GTB can also influence an analysis that assesses outcome differences based on duration of therapy. An article by Souhami et al12 examined the differences in outcomes according to the duration of adjuvant hormonal therapy in men with locally advanced prostate cancer who participated in the RTOG (Radiation Therapy Oncology Group) 85-31 study. The authors concluded that hormonal therapy duration of at least 5 years improved outcomes. Several commentaries from statisticians and clinicians appeared after this article was published, all of which noted the bias in the analysis. The bias resulted from the exclusion of patients who discontinued hormonal therapy because of death, disease progression, or initiation of another hormonal therapy before 5 years. Patients with shorter treatment duration tended to have earlier prostate events and deaths, and it is expected that these men would have had worse outcomes than those who remained relapse free and received therapy for at least five years. As noted by Tangen et al,13 “duration of therapy is simply a surrogate measure for early versus late events.”13(pe203)

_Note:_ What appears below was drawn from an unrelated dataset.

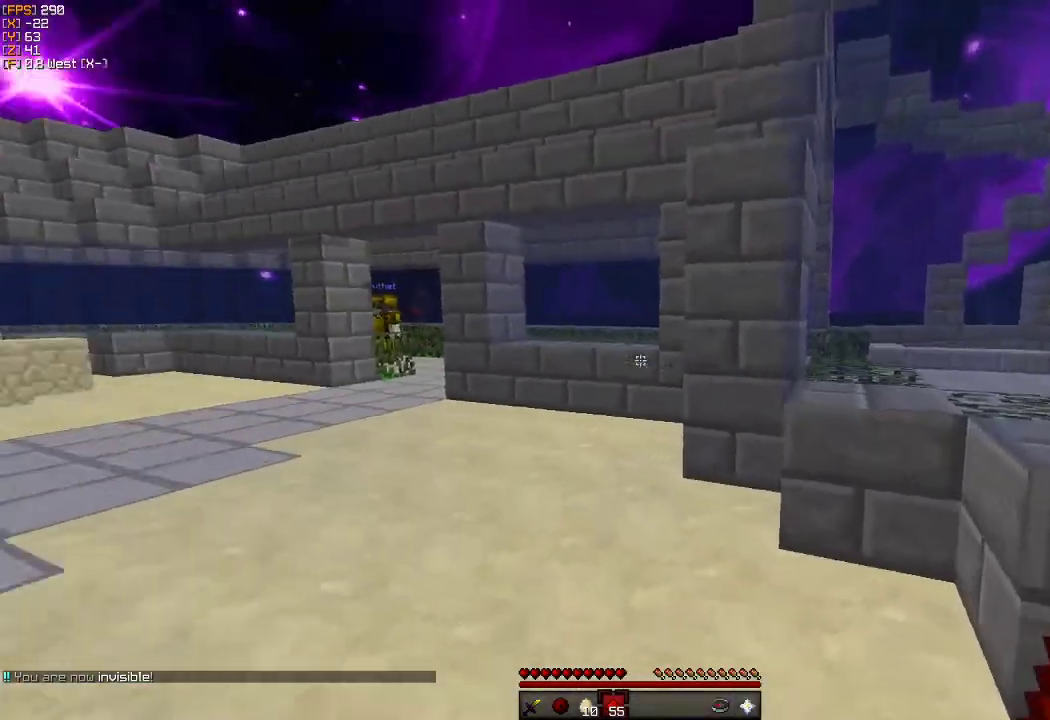
{"keys": ["a", "w"], "mouse": [], "events": []}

As a final example of GTB identification, we present an analysis of biomarker data from biobanked samples. In a study to assess the prevalence of KRAS mutations and their association with prognosis in patients with metastatic colorectal cancer (mCRC), Montomoli et al14 used the Danish Pathology Database to identify primary tumor specimens from patients with mCRC. KRAS mutation status was assessed and linked to patients' clinical data to obtain follow-up status and dates of first CRC diagnosis. In this study, only patients with mCRC who were receiving palliative chemotherapy during the study period were included for assessment of KRAS status, but survival time was calculated based on date of CRC diagnosis. The authors state that the survival estimates should be interpreted cautiously because survival time was calculated based on diagnosis date, but only patients who lived long enough to be eligible for KRAS testing were included. This introduced GTB and most likely overestimated survival. The example again emphasizes the significance of the timing of the classifying assessments relative to the timing of the outcome measures when considering GTB.

STATISTICAL ISSUES

Several statistical issues become important when dealing with GTB. The first is that membership in the classifying event group may change with time. As can be seen in the bisphosphonate data from BIG 1-98, the majority of bisphosphonate users began the therapy ≥ 3 years after study enrollment. These women began the trial not receiving bisphosphonate therapy and changed status ≥ 3 years later. Any naive analysis that ignores this fact would simply classify the women as bisphosphonate users or not, regardless of when the therapy began. Especially in situations in which an outcome can occur over an extended period of time, the opportunity to switch into the classifying event group is greater and can result in a larger GTB.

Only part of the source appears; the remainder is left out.